Saadia Mosbah (finaliste) est une militante tunisienne de premier plan dans le domaine des droits humains et cofondatrice de Mnemty (« Mon rêve » en arabe), la principale organisation dédiée à la lutte contre le racisme et la discrimination raciale en Tunisie. Elle a mené des initiatives par le biais de l’éducation, de la sensibilisation et du plaidoyer législatif, qui ont conduit au débat national de 2016 sur le racisme systémique, à l’adoption de la loi n° 50 contre le racisme (2018) et à la proclamation du 23 janvier comme Journée nationale pour l’abolition de l’esclavage en Tunisie (depuis 2019).
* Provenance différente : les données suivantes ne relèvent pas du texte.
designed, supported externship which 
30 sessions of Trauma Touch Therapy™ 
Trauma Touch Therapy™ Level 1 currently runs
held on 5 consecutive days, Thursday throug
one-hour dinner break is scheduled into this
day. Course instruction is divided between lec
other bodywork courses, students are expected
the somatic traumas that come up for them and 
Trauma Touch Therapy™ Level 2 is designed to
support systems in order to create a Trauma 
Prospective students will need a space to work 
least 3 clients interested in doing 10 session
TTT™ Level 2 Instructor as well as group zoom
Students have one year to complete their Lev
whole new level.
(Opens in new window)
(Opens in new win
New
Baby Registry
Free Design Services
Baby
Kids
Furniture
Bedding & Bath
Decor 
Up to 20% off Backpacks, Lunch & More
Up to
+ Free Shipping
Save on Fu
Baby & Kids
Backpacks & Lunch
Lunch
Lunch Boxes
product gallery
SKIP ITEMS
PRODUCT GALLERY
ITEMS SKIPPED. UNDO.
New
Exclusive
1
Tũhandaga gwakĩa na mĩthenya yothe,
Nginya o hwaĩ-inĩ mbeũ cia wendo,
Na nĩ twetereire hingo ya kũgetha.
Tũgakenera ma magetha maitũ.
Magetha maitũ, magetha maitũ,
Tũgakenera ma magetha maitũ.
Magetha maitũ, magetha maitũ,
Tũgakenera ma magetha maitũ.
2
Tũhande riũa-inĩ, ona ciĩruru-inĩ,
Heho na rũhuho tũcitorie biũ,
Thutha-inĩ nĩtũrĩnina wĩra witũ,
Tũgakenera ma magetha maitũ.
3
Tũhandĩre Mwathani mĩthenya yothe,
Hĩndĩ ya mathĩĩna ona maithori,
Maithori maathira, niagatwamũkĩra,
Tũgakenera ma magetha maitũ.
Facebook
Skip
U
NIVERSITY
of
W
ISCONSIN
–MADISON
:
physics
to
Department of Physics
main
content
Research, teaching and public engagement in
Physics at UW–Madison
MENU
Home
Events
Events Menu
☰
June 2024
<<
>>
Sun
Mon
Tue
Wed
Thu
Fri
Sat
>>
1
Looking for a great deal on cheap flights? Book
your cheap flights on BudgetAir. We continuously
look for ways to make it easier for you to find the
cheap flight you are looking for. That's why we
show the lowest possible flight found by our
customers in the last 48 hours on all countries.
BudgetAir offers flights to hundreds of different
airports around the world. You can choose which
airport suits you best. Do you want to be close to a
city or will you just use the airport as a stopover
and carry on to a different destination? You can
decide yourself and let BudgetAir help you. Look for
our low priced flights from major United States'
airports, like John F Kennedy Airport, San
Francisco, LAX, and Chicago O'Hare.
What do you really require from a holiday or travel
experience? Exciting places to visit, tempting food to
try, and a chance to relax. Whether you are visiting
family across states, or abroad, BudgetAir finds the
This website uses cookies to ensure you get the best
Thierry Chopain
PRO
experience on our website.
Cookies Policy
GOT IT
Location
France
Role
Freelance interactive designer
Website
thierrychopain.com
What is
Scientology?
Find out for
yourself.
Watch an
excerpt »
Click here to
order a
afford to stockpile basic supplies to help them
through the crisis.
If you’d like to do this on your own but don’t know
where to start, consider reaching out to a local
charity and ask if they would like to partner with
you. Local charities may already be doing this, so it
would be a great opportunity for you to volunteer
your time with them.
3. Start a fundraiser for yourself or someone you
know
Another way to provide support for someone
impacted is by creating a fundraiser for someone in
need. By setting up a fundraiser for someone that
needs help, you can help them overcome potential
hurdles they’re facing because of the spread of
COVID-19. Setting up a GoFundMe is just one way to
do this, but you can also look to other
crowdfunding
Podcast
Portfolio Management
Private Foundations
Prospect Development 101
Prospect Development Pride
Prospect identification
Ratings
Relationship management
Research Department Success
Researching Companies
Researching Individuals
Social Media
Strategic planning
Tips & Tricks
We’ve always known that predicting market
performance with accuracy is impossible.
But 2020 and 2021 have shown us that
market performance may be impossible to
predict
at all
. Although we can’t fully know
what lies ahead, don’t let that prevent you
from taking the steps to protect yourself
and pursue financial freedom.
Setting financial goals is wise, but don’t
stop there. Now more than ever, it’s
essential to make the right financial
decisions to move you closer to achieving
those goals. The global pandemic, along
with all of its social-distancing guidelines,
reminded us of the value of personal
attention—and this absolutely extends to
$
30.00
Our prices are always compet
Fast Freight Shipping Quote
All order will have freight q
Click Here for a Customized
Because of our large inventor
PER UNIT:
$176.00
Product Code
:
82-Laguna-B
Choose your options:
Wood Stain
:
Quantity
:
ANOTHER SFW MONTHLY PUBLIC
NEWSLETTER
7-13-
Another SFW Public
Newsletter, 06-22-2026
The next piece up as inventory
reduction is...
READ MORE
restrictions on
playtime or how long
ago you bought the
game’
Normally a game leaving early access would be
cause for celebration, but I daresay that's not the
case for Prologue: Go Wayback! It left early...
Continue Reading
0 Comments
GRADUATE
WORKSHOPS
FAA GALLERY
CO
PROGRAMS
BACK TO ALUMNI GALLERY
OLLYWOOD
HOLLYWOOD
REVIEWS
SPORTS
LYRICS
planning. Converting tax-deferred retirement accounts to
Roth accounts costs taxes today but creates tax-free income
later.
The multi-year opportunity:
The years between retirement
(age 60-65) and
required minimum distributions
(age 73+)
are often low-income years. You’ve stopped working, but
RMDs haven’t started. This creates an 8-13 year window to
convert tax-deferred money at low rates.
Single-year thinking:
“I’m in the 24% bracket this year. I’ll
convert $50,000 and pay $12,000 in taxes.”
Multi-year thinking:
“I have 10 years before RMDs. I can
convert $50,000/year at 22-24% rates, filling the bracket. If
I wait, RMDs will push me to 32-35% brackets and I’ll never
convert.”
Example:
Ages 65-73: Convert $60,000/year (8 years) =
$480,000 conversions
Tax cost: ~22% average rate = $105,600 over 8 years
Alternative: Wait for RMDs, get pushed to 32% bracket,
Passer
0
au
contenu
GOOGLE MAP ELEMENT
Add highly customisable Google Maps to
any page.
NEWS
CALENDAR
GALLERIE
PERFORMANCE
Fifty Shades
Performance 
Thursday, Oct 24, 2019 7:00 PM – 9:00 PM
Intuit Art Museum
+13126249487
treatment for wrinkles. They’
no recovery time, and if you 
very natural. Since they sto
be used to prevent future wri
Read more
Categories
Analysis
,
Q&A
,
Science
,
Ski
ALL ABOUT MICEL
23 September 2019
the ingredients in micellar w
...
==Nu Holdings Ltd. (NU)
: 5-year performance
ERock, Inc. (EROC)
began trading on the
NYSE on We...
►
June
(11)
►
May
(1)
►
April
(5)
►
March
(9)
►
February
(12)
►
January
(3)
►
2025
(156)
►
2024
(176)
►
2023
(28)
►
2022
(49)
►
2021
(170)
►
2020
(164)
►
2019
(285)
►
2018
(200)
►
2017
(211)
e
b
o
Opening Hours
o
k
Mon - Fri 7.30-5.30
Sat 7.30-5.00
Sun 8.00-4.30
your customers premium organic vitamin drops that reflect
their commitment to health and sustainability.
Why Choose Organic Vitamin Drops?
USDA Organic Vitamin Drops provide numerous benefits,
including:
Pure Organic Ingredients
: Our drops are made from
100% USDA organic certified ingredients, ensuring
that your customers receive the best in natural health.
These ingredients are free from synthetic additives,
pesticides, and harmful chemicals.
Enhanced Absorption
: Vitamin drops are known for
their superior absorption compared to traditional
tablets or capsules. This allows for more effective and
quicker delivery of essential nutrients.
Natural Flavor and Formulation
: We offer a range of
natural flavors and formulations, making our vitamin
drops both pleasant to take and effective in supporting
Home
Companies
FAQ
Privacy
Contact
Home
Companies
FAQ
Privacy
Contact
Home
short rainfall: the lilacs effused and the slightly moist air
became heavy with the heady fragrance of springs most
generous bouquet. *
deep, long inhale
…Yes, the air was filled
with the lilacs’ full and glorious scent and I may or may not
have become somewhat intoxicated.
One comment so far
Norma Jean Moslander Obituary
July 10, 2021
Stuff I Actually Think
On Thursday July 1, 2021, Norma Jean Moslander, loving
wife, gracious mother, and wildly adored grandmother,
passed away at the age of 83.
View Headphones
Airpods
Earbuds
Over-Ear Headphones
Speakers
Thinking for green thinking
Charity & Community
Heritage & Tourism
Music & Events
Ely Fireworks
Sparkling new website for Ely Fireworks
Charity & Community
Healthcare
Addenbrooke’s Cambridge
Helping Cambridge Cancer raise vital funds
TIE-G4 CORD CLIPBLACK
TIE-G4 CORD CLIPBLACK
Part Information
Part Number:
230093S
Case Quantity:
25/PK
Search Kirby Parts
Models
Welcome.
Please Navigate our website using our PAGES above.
Son travail s’est également concentré sur la lutte contre les préjugés à l’égard des migrants et la promotion des droits des migrants et des réfugiés. Malgré son activisme légitime, Saadia Mosbah et Mnemty ont été victimes d’intenses campagnes de diffamation. Elle a été arrêtée le 6 mai 2024 sur la base de fausses accusations de crimes financiers et est depuis maintenue en détention provisoire sans qu’aucune date de procès n’ait été fixée.
Le Prix Martin Ennals
Chaque année, le Prix Martin Ennals (MEA) récompense des défenseur⸱ses des droits humains exceptionnels qui sont en danger ou issus de contextes peu médiatisés. Il culmine avec une cérémonie publique co-organisée avec la Ville de Genève. La cérémonie 2025 aura lieu le 26 novembre 2025 à 18h30 à la Salle communale de Plainpalais à Genève. Elle sera également retransmise en direct. De nombreux DDH locaux et internationaux se joignent à cette célébration publique des réalisations et de l'engagement de DDH exceptionnels.
«Étant au coeur du multilatéralisme et de la promotion des droits humains, la Ville de Genève est fière de soutenir le Prix Martin Ennals pour cette 31e édition, qui amplifie la voix d'une défenseuse des droits humains courageuse et infatigable dans sa quête de justice », conclut Alfonso Gomez, conseiller administratif de la Ville de Genève.